Tag: Vic Ketchman

Memories make us rich

Former Packers columnist Vic Ketchman likes to say “memories make us rich.”

I think about this a lot, but I gave it special consideration during this year’s annual viewing of It’s A Wonderful Life when, at the very end—in arguably the film’s best moment—Harry says, “A toast to my big brother, George, the richest man in town.”

He’s rich because all of Bedford Falls is dumping a veritable fortune on his table. He’s also rich—richer, I’d say—because of who is doing the dumping and why they’re doing it.

George had been offered a similar financial windfall earlier in the film when Potter tried to hire him, but he rebuffed it. Had he decided otherwise, he would have gained wealth of a kind, but also a kind of poverty that no amount of money could cure. He wouldn’t have had the same relationships with all the friends and family and townsfolk who filled his house with a different kind of windfall.
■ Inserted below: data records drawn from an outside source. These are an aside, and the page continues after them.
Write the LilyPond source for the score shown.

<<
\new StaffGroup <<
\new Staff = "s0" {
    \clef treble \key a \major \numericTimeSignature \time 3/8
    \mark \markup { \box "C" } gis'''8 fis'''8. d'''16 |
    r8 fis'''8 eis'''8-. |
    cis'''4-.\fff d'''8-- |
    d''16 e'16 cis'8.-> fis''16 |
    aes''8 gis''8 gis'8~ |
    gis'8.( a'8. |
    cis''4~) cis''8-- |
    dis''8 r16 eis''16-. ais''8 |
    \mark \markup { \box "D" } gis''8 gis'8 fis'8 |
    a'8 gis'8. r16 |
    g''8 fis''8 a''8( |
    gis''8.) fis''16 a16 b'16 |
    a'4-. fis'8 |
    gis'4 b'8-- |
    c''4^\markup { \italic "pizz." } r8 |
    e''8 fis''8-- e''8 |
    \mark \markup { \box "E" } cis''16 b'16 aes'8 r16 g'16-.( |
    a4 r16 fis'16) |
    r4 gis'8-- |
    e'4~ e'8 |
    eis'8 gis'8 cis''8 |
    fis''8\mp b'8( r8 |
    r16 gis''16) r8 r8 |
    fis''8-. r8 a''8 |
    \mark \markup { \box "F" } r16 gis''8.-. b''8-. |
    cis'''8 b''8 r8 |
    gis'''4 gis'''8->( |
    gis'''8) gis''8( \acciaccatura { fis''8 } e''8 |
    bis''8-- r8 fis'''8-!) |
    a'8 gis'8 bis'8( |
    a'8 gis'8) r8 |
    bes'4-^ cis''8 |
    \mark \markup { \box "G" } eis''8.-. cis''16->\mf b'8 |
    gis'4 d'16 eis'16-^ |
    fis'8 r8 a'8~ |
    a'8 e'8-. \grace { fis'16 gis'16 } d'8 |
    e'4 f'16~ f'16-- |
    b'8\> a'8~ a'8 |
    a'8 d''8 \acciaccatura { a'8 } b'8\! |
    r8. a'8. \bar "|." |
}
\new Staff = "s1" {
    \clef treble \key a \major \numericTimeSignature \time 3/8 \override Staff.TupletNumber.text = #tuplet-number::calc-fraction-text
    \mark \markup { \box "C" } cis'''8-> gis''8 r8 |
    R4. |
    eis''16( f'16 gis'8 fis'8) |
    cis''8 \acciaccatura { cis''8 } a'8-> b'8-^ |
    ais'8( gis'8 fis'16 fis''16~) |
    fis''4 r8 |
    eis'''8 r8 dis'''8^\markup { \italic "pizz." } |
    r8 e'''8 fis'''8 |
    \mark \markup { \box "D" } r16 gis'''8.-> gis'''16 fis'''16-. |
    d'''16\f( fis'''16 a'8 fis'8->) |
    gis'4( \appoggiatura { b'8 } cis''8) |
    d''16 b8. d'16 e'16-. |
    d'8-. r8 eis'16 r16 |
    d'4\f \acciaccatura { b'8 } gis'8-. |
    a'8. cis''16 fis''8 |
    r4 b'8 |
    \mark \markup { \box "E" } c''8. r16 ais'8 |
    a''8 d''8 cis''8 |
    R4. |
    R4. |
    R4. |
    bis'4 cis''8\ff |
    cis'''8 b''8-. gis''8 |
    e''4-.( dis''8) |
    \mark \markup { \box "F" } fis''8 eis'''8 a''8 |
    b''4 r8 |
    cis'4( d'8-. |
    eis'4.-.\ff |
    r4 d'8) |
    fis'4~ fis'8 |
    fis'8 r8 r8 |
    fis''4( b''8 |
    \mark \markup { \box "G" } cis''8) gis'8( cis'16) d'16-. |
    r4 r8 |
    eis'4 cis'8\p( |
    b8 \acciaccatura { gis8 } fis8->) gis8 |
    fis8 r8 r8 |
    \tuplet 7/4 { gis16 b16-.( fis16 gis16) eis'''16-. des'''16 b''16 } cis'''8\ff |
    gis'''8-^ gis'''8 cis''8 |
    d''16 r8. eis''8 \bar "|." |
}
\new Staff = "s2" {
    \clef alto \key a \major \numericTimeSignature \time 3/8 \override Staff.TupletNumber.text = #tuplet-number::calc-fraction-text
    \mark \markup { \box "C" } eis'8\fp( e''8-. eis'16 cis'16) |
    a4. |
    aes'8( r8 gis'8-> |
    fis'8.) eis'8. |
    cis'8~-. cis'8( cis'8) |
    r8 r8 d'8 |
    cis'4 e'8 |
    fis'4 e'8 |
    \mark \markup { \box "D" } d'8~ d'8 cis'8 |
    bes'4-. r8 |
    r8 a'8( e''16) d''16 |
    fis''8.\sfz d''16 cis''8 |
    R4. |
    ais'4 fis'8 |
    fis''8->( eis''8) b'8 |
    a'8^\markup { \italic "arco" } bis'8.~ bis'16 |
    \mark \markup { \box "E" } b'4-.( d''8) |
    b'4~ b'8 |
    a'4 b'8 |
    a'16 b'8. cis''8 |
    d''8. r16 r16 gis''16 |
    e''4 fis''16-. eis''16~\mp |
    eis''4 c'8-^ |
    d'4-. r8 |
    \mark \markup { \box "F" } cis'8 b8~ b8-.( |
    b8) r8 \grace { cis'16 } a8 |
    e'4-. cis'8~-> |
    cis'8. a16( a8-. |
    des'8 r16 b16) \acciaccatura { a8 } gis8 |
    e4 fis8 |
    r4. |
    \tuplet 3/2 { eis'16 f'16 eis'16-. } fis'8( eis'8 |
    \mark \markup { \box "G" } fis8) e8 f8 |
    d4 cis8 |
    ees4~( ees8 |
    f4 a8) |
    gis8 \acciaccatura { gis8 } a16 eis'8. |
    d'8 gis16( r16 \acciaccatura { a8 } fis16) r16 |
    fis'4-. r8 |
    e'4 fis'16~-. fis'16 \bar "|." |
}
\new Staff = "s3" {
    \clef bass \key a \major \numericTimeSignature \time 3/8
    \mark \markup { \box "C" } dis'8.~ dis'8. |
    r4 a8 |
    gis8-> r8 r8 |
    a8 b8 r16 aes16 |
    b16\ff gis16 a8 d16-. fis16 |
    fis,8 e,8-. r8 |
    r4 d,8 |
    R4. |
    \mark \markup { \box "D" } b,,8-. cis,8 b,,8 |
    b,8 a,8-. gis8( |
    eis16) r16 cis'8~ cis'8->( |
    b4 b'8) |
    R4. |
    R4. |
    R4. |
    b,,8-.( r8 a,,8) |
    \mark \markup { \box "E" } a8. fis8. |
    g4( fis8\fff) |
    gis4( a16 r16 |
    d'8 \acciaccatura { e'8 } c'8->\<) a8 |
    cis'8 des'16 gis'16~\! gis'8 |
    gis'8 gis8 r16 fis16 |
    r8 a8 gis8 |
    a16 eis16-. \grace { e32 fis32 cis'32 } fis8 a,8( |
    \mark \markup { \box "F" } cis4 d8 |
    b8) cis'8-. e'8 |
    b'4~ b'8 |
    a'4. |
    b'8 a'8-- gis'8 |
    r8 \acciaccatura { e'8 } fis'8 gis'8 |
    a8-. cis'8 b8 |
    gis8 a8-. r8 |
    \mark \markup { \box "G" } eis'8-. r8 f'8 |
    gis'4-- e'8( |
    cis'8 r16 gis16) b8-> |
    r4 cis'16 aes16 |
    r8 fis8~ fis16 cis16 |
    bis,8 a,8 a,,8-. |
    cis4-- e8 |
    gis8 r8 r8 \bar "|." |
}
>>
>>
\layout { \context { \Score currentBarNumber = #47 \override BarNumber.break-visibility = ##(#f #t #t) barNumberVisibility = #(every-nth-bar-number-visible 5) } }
George was rich in the end because he remembered. He remembered the barrenness of his ghostly alternate life where he was never born. And he remembered—suddenly, when he wanted to live again—the meaning of all his family and friends and frustrating failures and small victories that had accumulated into something like a wonderful life.

Clarence Odbody (Angel Second Class) gets the last word in the movie with his book inspiration to George: “Remember, no man is a failure who has friends.” Remember these friends, he’s saying, not because they’re currently making you rich, but because they already have.

Meaningful markers of time

Derek Sivers:

A new year begins when there’s a memorable change in my life. Not January 1st. Nothing changes on January 1st. … Your year really begins when you move to a new home, start school, quit a job, have a big breakup, have a baby, quit a bad habit, start a new project, or whatever else. Those are the real memorable turning points — where one day is very different than the day before. Those are the meaningful markers of time. Those are your real new years.

I read this just after New Year’s but thought of it recently after noting a significant milestone: Ten years ago this weekend a musical called Tell Me Truly debuted on a stage at my college. It was written and scored by me and my longtime friend, and staged by our friends and fellow students. It was one of the best times and accomplishments of my life.

Ten years is too long and arbitrary a timespan to have any intrinsic meaning to a human brain. My memories of that experience don’t reemerge every year on the anniversary of opening night. They remain with my other “meaningful markers of time” in a bank of memories, accumulating interest as I age and deposit more experiences.

“Memories make us rich,” as the sportswriter Vic Ketchman is fond of saying. In that case, I’m pretty well-off.